_REQUIRED WORK:_ Could you reproduce every line of the material below, word for word, without changing or leaving out anything?

_TASK INPUT:_
++++

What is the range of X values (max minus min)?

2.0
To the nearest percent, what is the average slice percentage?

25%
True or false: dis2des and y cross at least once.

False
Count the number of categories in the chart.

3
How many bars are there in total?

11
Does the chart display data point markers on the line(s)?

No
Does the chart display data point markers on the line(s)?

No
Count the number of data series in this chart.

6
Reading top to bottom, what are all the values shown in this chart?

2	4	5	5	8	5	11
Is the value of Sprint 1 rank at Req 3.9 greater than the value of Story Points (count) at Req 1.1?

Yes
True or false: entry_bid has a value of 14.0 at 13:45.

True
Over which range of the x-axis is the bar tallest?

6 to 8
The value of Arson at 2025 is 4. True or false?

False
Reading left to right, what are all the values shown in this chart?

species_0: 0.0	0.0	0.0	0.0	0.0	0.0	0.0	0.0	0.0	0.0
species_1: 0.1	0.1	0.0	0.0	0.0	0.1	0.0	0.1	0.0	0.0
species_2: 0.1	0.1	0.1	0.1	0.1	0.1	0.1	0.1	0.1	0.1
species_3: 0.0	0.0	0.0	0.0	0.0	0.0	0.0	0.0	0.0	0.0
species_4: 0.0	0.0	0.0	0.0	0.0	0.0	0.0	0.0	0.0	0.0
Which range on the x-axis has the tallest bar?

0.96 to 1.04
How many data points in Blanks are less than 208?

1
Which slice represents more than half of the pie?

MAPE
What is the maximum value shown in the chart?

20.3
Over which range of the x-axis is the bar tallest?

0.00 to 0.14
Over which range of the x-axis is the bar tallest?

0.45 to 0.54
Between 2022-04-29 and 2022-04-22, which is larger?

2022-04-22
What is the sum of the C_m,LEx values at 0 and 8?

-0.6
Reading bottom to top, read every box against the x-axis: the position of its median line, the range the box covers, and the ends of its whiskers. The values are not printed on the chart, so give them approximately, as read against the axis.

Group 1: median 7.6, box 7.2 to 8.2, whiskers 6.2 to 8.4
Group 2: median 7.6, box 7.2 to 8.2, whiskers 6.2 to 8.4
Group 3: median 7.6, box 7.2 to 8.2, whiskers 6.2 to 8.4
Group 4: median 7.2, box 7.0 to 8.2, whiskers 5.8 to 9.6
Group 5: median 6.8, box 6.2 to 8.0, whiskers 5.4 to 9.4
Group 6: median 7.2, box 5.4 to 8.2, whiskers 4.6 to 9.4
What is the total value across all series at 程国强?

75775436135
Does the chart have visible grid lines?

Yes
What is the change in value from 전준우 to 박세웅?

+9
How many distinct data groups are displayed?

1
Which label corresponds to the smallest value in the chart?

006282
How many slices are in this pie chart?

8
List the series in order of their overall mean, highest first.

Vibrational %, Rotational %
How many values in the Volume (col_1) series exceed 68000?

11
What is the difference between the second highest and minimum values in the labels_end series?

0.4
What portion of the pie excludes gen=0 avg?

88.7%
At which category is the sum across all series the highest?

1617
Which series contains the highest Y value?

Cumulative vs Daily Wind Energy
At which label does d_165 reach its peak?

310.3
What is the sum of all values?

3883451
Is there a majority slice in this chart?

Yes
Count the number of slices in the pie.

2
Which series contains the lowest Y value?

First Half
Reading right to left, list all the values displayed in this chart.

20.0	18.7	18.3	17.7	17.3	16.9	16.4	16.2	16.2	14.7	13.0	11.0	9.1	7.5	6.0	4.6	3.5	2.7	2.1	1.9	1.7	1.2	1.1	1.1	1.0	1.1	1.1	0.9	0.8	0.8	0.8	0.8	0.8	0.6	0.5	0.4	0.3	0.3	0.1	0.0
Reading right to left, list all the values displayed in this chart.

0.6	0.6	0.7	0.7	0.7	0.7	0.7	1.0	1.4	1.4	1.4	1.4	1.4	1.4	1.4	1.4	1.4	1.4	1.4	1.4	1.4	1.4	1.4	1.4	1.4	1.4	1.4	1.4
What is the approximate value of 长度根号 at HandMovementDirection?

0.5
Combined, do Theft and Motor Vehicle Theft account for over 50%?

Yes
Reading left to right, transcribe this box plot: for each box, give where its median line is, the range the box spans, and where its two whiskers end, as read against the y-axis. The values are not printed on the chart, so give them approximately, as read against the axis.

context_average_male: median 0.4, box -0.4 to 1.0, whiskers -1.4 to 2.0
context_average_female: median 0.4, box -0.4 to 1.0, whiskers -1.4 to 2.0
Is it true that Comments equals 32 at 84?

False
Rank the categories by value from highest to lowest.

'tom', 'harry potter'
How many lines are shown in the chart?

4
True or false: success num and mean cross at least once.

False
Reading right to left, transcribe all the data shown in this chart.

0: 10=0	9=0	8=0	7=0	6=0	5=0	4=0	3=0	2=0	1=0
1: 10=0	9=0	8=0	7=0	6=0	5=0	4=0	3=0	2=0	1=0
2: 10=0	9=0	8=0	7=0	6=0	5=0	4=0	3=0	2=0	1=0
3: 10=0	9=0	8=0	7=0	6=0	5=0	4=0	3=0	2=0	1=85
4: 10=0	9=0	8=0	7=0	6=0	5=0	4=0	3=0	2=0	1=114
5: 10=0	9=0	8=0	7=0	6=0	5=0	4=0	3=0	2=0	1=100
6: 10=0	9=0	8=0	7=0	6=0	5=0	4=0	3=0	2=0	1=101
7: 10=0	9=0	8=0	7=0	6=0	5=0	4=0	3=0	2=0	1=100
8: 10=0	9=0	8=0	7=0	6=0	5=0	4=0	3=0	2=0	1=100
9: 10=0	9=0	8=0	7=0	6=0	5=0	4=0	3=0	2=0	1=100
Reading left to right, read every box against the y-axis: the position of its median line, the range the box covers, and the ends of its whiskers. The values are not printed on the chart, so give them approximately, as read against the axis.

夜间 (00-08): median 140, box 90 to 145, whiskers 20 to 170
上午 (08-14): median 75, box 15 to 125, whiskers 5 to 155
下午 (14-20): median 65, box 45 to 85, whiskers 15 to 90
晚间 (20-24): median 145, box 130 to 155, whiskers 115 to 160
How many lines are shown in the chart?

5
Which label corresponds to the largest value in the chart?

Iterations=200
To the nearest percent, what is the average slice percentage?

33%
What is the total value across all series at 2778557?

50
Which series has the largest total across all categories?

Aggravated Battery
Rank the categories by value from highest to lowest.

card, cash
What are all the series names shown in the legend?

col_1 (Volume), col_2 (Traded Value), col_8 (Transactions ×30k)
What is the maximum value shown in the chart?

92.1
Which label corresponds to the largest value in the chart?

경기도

++++

_EXERCISE RESPONSE:_
What is the range of X values (max minus min)?

2.0
To the nearest percent, what is the average slice percentage?

25%
True or false: dis2des and y cross at least once.

False
Count the number of categories in the chart.

3
How many bars are there in total?

11
Does the chart display data point markers on the line(s)?

No
Does the chart display data point markers on the line(s)?

No
Count the number of data series in this chart.

6
Reading top to bottom, what are all the values shown in this chart?

2	4	5	5	8	5	11
Is the value of Sprint 1 rank at Req 3.9 greater than the value of Story Points (count) at Req 1.1?

Yes
True or false: entry_bid has a value of 14.0 at 13:45.

True
Over which range of the x-axis is the bar tallest?

6 to 8
The value of Arson at 2025 is 4. True or false?

False
Reading left to right, what are all the values shown in this chart?

species_0: 0.0	0.0	0.0	0.0	0.0	0.0	0.0	0.0	0.0	0.0
species_1: 0.1	0.1	0.0	0.0	0.0	0.1	0.0	0.1	0.0	0.0
species_2: 0.1	0.1	0.1	0.1	0.1	0.1	0.1	0.1	0.1	0.1
species_3: 0.0	0.0	0.0	0.0	0.0	0.0	0.0	0.0	0.0	0.0
species_4: 0.0	0.0	0.0	0.0	0.0	0.0	0.0	0.0	0.0	0.0
Which range on the x-axis has the tallest bar?

0.96 to 1.04
How many data points in Blanks are less than 208?

1
Which slice represents more than half of the pie?

MAPE
What is the maximum value shown in the chart?

20.3
Over which range of the x-axis is the bar tallest?

0.00 to 0.14
Over which range of the x-axis is the bar tallest?

0.45 to 0.54
Between 2022-04-29 and 2022-04-22, which is larger?

2022-04-22
What is the sum of the C_m,LEx values at 0 and 8?

-0.6
Reading bottom to top, read every box against the x-axis: the position of its median line, the range the box covers, and the ends of its whiskers. The values are not printed on the chart, so give them approximately, as read against the axis.

Group 1: median 7.6, box 7.2 to 8.2, whiskers 6.2 to 8.4
Group 2: median 7.6, box 7.2 to 8.2, whiskers 6.2 to 8.4
Group 3: median 7.6, box 7.2 to 8.2, whiskers 6.2 to 8.4
Group 4: median 7.2, box 7.0 to 8.2, whiskers 5.8 to 9.6
Group 5: median 6.8, box 6.2 to 8.0, whiskers 5.4 to 9.4
Group 6: median 7.2, box 5.4 to 8.2, whiskers 4.6 to 9.4
What is the total value across all series at 程国强?

75775436135
Does the chart have visible grid lines?

Yes
What is the change in value from 전준우 to 박세웅?

+9
How many distinct data groups are displayed?

1
Which label corresponds to the smallest value in the chart?

006282
How many slices are in this pie chart?

8
List the series in order of their overall mean, highest first.

Vibrational %, Rotational %
How many values in the Volume (col_1) series exceed 68000?

11
What is the difference between the second highest and minimum values in the labels_end series?

0.4
What portion of the pie excludes gen=0 avg?

88.7%
At which category is the sum across all series the highest?

1617
Which series contains the highest Y value?

Cumulative vs Daily Wind Energy
At which label does d_165 reach its peak?

310.3
What is the sum of all values?

3883451
Is there a majority slice in this chart?

Yes
Count the number of slices in the pie.

2
Which series contains the lowest Y value?

First Half
Reading right to left, list all the values displayed in this chart.

20.0	18.7	18.3	17.7	17.3	16.9	16.4	16.2	16.2	14.7	13.0	11.0	9.1	7.5	6.0	4.6	3.5	2.7	2.1	1.9	1.7	1.2	1.1	1.1	1.0	1.1	1.1	0.9	0.8	0.8	0.8	0.8	0.8	0.6	0.5	0.4	0.3	0.3	0.1	0.0
Reading right to left, list all the values displayed in this chart.

0.6	0.6	0.7	0.7	0.7	0.7	0.7	1.0	1.4	1.4	1.4	1.4	1.4	1.4	1.4	1.4	1.4	1.4	1.4	1.4	1.4	1.4	1.4	1.4	1.4	1.4	1.4	1.4
What is the approximate value of 长度根号 at HandMovementDirection?

0.5
Combined, do Theft and Motor Vehicle Theft account for over 50%?

Yes
Reading left to right, transcribe this box plot: for each box, give where its median line is, the range the box spans, and where its two whiskers end, as read against the y-axis. The values are not printed on the chart, so give them approximately, as read against the axis.

context_average_male: median 0.4, box -0.4 to 1.0, whiskers -1.4 to 2.0
context_average_female: median 0.4, box -0.4 to 1.0, whiskers -1.4 to 2.0
Is it true that Comments equals 32 at 84?

False
Rank the categories by value from highest to lowest.

'tom', 'harry potter'
How many lines are shown in the chart?

4
True or false: success num and mean cross at least once.

False
Reading right to left, transcribe all the data shown in this chart.

0: 10=0	9=0	8=0	7=0	6=0	5=0	4=0	3=0	2=0	1=0
1: 10=0	9=0	8=0	7=0	6=0	5=0	4=0	3=0	2=0	1=0
2: 10=0	9=0	8=0	7=0	6=0	5=0	4=0	3=0	2=0	1=0
3: 10=0	9=0	8=0	7=0	6=0	5=0	4=0	3=0	2=0	1=85
4: 10=0	9=0	8=0	7=0	6=0	5=0	4=0	3=0	2=0	1=114
5: 10=0	9=0	8=0	7=0	6=0	5=0	4=0	3=0	2=0	1=100
6: 10=0	9=0	8=0	7=0	6=0	5=0	4=0	3=0	2=0	1=101
7: 10=0	9=0	8=0	7=0	6=0	5=0	4=0	3=0	2=0	1=100
8: 10=0	9=0	8=0	7=0	6=0	5=0	4=0	3=0	2=0	1=100
9: 10=0	9=0	8=0	7=0	6=0	5=0	4=0	3=0	2=0	1=100
Reading left to right, read every box against the y-axis: the position of its median line, the range the box covers, and the ends of its whiskers. The values are not printed on the chart, so give them approximately, as read against the axis.

夜间 (00-08): median 140, box 90 to 145, whiskers 20 to 170
上午 (08-14): median 75, box 15 to 125, whiskers 5 to 155
下午 (14-20): median 65, box 45 to 85, whiskers 15 to 90
晚间 (20-24): median 145, box 130 to 155, whiskers 115 to 160
How many lines are shown in the chart?

5
Which label corresponds to the largest value in the chart?

Iterations=200
To the nearest percent, what is the average slice percentage?

33%
What is the total value across all series at 2778557?

50
Which series has the largest total across all categories?

Aggravated Battery
Rank the categories by value from highest to lowest.

card, cash
What are all the series names shown in the legend?

col_1 (Volume), col_2 (Traded Value), col_8 (Transactions ×30k)
What is the maximum value shown in the chart?

92.1
Which label corresponds to the largest value in the chart?

경기도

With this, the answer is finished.